If he’s reined in by the Establishment—as happened during the recent British sailors’ detention and release—that will strengthen the reformists. Reformists, including former Presidents Mohammed Khatami and Ali Akbar Hashmi Rafsanjani, could still exercise a restraining influence.
The reformists’ success will critically depend on preventing nationalism from being used as a self-legitimising platform by the hardliners. Britain’s recent adventurism on the sailors issue played straight into their hands. They drummed up national pride and won a public relations victory. Britain had to open clandestine talks with Tehran and make a deal.
Much will also depend on how the West deals with Iran’s nuclear programme. The US is implacably hostile towards Iran, which it wrongly sees as an “Axis of Evil” state supporting terrorism.
In fact, Iran is anti-al-Qaeda and has behaved with restraint in Shia-majority Iraq despite its considerable influence there. Iran feels humiliated at the sanctions imposed on it for running a nuclear programme which is legitimate—despite relatively minor infractions of International Atomic Energy Agency rules.

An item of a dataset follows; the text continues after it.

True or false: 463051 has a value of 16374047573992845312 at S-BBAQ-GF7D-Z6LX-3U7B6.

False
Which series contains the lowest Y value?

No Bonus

The more Iran is cornered over its nuclear activities, the more it’ll be tempted to be defiant—and made boastful claims about its uranium enrichment prowess. Iran is many years away from enriching enough uranium for a Bomb. Its facilities for uranium conversion into hexafluoride (Natanz) and its centrifuge plant (Isfahan) are under IAEA safeguard and cannot be used for weapons purposes.

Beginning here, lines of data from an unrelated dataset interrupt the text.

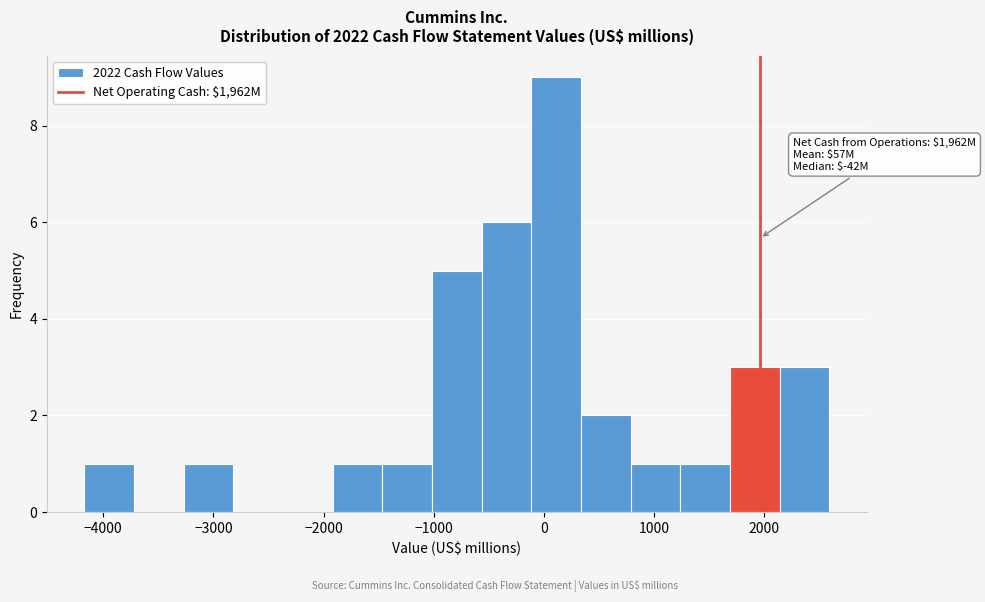

Over which range of the x-axis is the bar tallest?

-100 to 300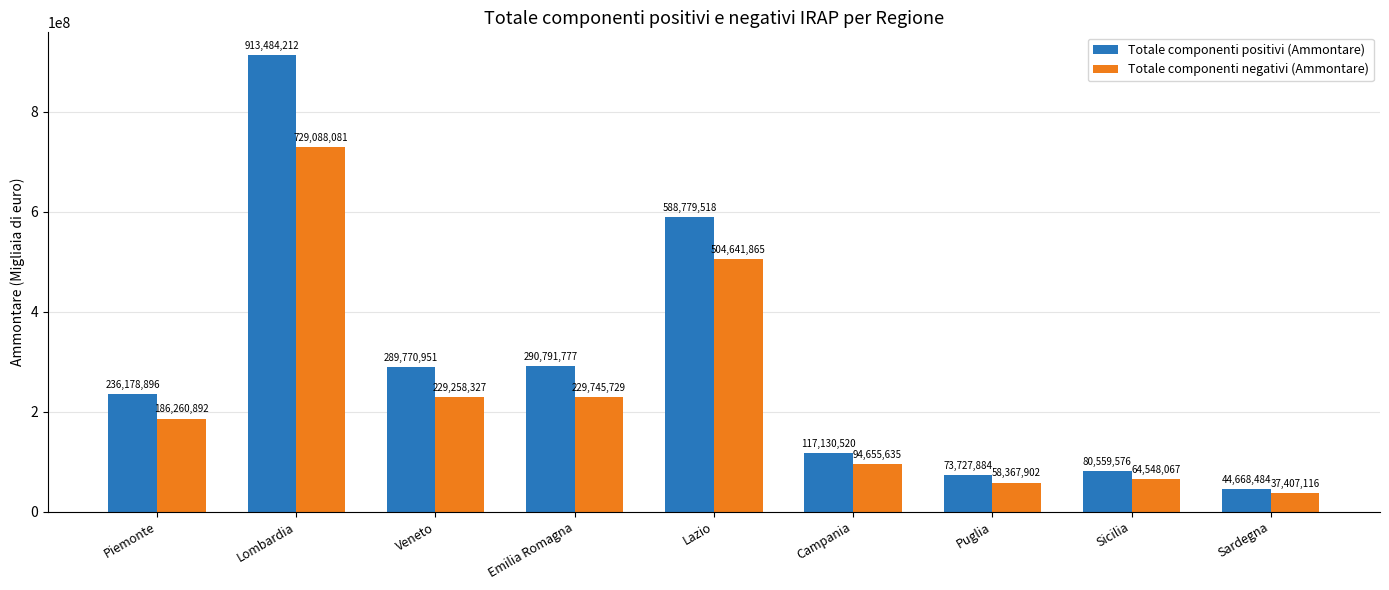

What is the difference between the maximum and second lowest values in the Totale componenti positivi (Ammontare) series?

839756328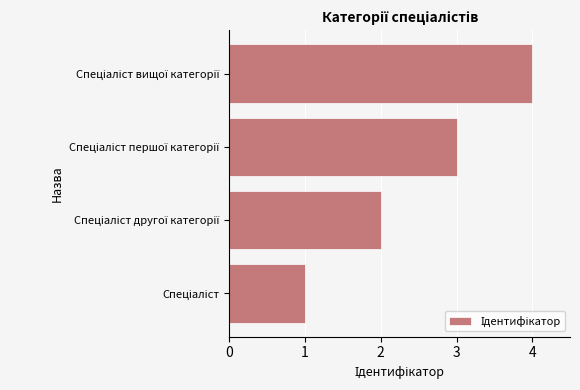

What is the sum of all values?

10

Contrary to the claim that it has installed 3,000 centrifuges, the IAEA says it has about 1,300 primitive machines. It’s unlikely that Iran has stabilised these delicate centrifuges, which rotate at extremely high speeds like 1,000 revolutions per second. (Even India has had serious difficulties in stabilising centrifuges.)
More important, the Natanz facility produces gas which is probably too impure to lead to enrichment. IAEA director-general Mohammed ElBaradei discounts Iran’s claim to “industrial-scale” enrichment and says “Iran is still at the beginning stages”.
This offers the US, UK, France and Germany an opportunity to negotiate nuclear restraint with Iran while not denying its right to enrichment for peaceful purposes. Iran is willing to talk—without suspending enrichment. A way out is possible. But the US must muster the will to explore it while abandoning ill-conceived plans to attack Iran.
Much of what happens to and in Iran will depend on the US—just as in 1953, when it toppled Iran’s first elected leader, and in 1979, when it courted the Revolution’s hostility by backing the Shah.